Segment Open

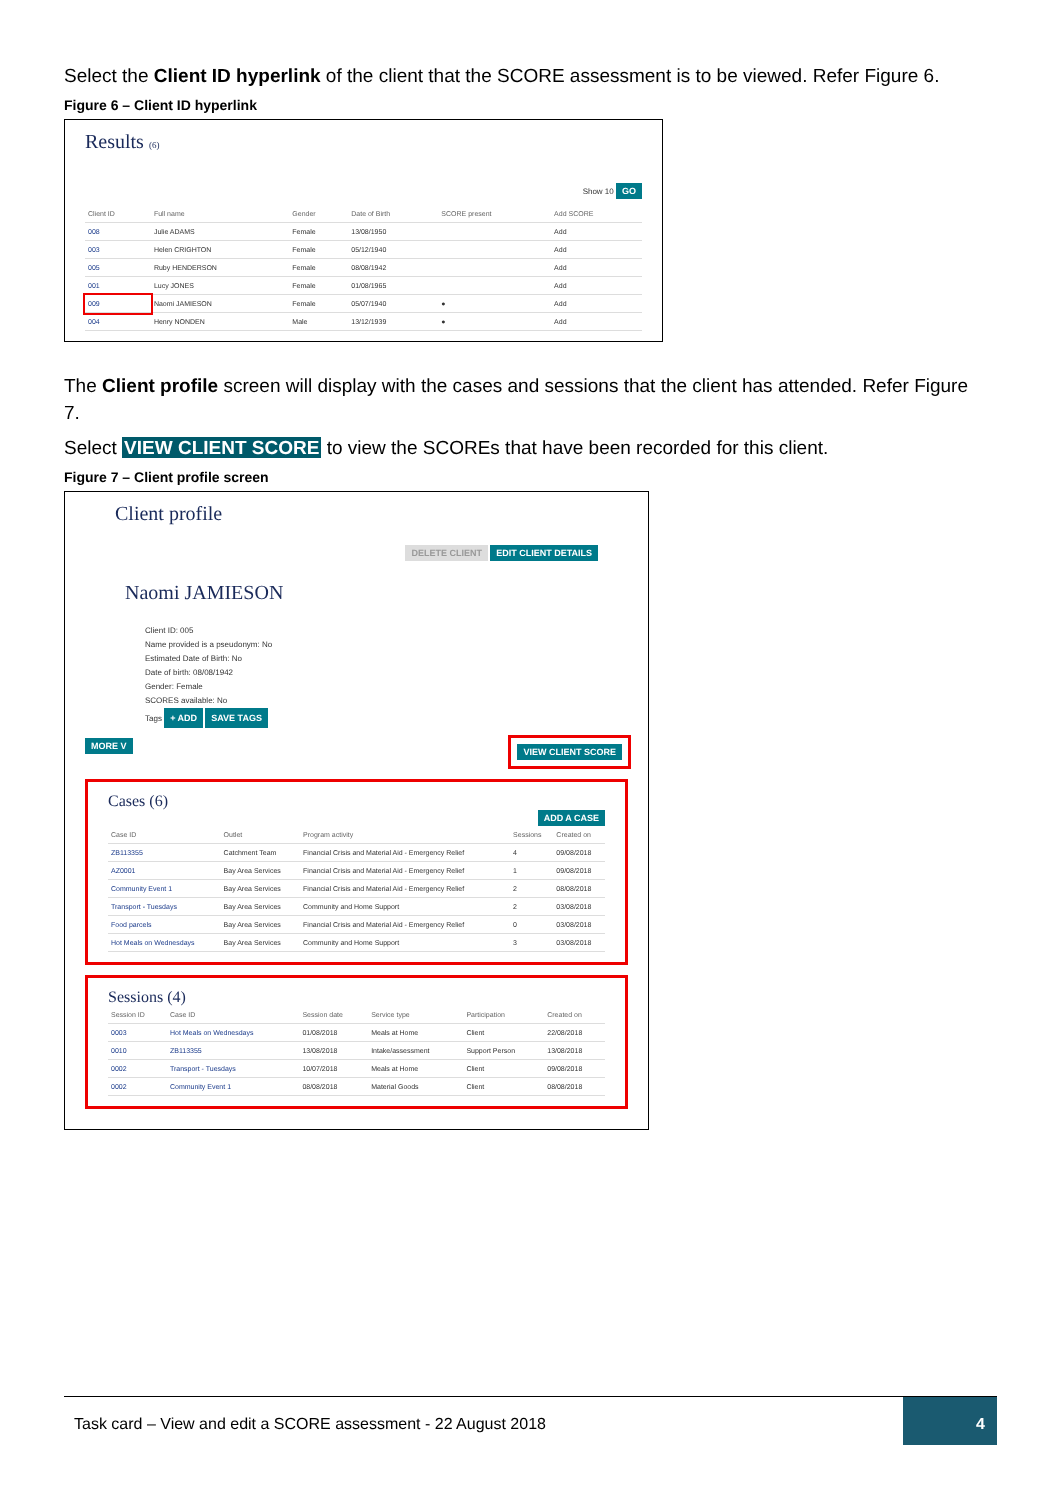Select the Client ID hyperlink of the client that the SCORE assessment is to be viewed. Refer Figure 6.
Figure 6 – Client ID hyperlink
Results (6)
Show 10 GO
| Client ID | Full name | Gender | Date of Birth | SCORE present | Add SCORE |
| --- | --- | --- | --- | --- | --- |
| 008 | Julie ADAMS | Female | 13/08/1950 | | Add |
| 003 | Helen CRIGHTON | Female | 05/12/1940 | | Add |
| 005 | Ruby HENDERSON | Female | 08/08/1942 | | Add |
| 001 | Lucy JONES | Female | 01/08/1965 | | Add |
| 009 | Naomi JAMIESON | Female | 05/07/1940 | ● | Add |
| 004 | Henry NONDEN | Male | 13/12/1939 | ● | Add |
The Client profile screen will display with the cases and sessions that the client has attended. Refer Figure 7.
Select VIEW CLIENT SCORE to view the SCOREs that have been recorded for this client.
Figure 7 – Client profile screen
Client profile
DELETE CLIENT EDIT CLIENT DETAILS
Naomi JAMIESON
Client ID: 005
Name provided is a pseudonym: No
Estimated Date of Birth: No
Date of birth: 08/08/1942
Gender: Female
SCORES available: No
Tags + ADD SAVE TAGS
MORE V VIEW CLIENT SCORE
Cases (6)
ADD A CASE
| Case ID | Outlet | Program activity | Sessions | Created on |
| --- | --- | --- | --- | --- |
| ZB113355 | Catchment Team | Financial Crisis and Material Aid - Emergency Relief | 4 | 09/08/2018 |
| AZ0001 | Bay Area Services | Financial Crisis and Material Aid - Emergency Relief | 1 | 09/08/2018 |
| Community Event 1 | Bay Area Services | Financial Crisis and Material Aid - Emergency Relief | 2 | 08/08/2018 |
| Transport - Tuesdays | Bay Area Services | Community and Home Support | 2 | 03/08/2018 |
| Food parcels | Bay Area Services | Financial Crisis and Material Aid - Emergency Relief | 0 | 03/08/2018 |
| Hot Meals on Wednesdays | Bay Area Services | Community and Home Support | 3 | 03/08/2018 |
Sessions (4)
| Session ID | Case ID | Session date | Service type | Participation | Created on |
| --- | --- | --- | --- | --- | --- |
| 0003 | Hot Meals on Wednesdays | 01/08/2018 | Meals at Home | Client | 22/08/2018 |
| 0010 | ZB113355 | 13/08/2018 | Intake/assessment | Support Person | 13/08/2018 |
| 0002 | Transport - Tuesdays | 10/07/2018 | Meals at Home | Client | 09/08/2018 |
| 0002 | Community Event 1 | 08/08/2018 | Material Goods | Client | 08/08/2018 |
Task card – View and edit a SCORE assessment - 22 August 2018
4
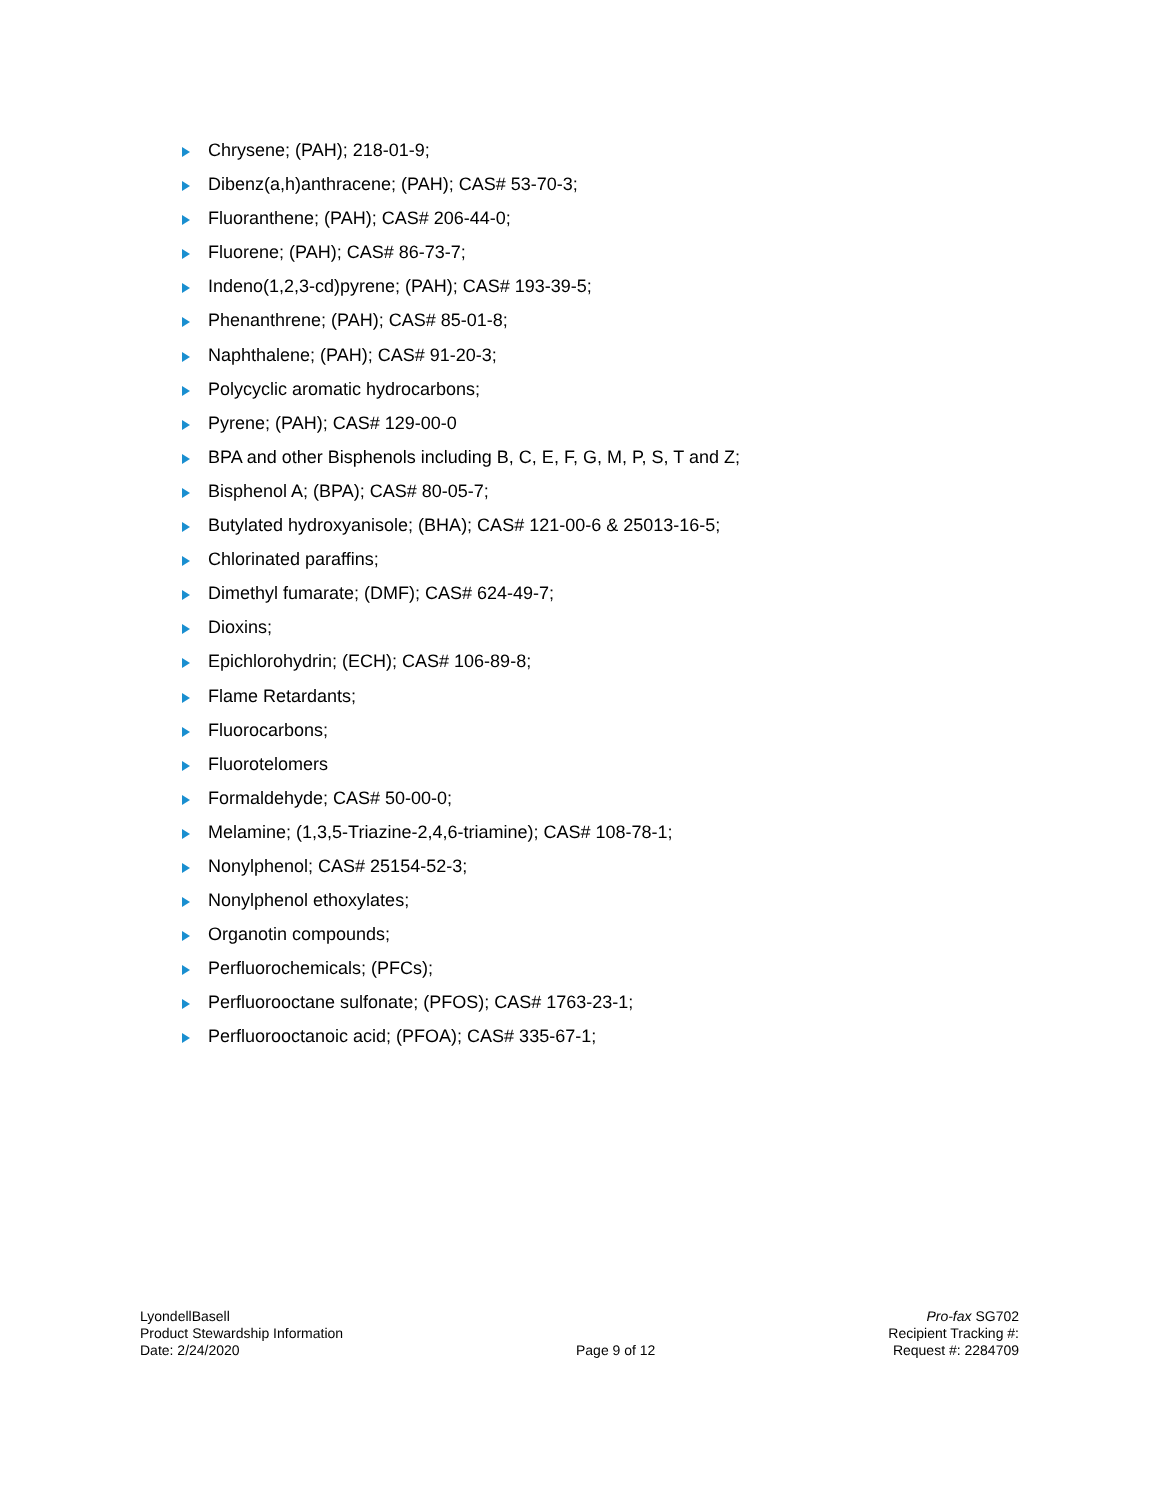Chrysene; (PAH); 218-01-9;
Dibenz(a,h)anthracene; (PAH); CAS# 53-70-3;
Fluoranthene; (PAH); CAS# 206-44-0;
Fluorene; (PAH); CAS# 86-73-7;
Indeno(1,2,3-cd)pyrene; (PAH); CAS# 193-39-5;
Phenanthrene; (PAH); CAS# 85-01-8;
Naphthalene; (PAH); CAS# 91-20-3;
Polycyclic aromatic hydrocarbons;
Pyrene; (PAH); CAS# 129-00-0
BPA and other Bisphenols including B, C, E, F, G, M, P, S, T and Z;
Bisphenol A; (BPA); CAS# 80-05-7;
Butylated hydroxyanisole; (BHA); CAS# 121-00-6 & 25013-16-5;
Chlorinated paraffins;
Dimethyl fumarate; (DMF); CAS# 624-49-7;
Dioxins;
Epichlorohydrin; (ECH); CAS# 106-89-8;
Flame Retardants;
Fluorocarbons;
Fluorotelomers
Formaldehyde; CAS# 50-00-0;
Melamine; (1,3,5-Triazine-2,4,6-triamine); CAS# 108-78-1;
Nonylphenol; CAS# 25154-52-3;
Nonylphenol ethoxylates;
Organotin compounds;
Perfluorochemicals; (PFCs);
Perfluorooctane sulfonate; (PFOS); CAS# 1763-23-1;
Perfluorooctanoic acid; (PFOA); CAS# 335-67-1;
LyondellBasell
Product Stewardship Information
Date: 2/24/2020
Page 9 of 12 Pro-fax SG702
Recipient Tracking #:
Request #: 2284709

Segment Closed

- [What is expected] Within the listing above, extract exactly the lines from the line with "Date of birth: 08/08/1942" to the line with "0 | 03/08/2018 |", the two named lines included, and no others.

- [Answer for this exercise]
Date of birth: 08/08/1942
Gender: Female
SCORES available: No
Tags + ADD SAVE TAGS
MORE V VIEW CLIENT SCORE
Cases (6)
ADD A CASE
| Case ID | Outlet | Program activity | Sessions | Created on |
| --- | --- | --- | --- | --- |
| ZB113355 | Catchment Team | Financial Crisis and Material Aid - Emergency Relief | 4 | 09/08/2018 |
| AZ0001 | Bay Area Services | Financial Crisis and Material Aid - Emergency Relief | 1 | 09/08/2018 |
| Community Event 1 | Bay Area Services | Financial Crisis and Material Aid - Emergency Relief | 2 | 08/08/2018 |
| Transport - Tuesdays | Bay Area Services | Community and Home Support | 2 | 03/08/2018 |
| Food parcels | Bay Area Services | Financial Crisis and Material Aid - Emergency Relief | 0 | 03/08/2018 |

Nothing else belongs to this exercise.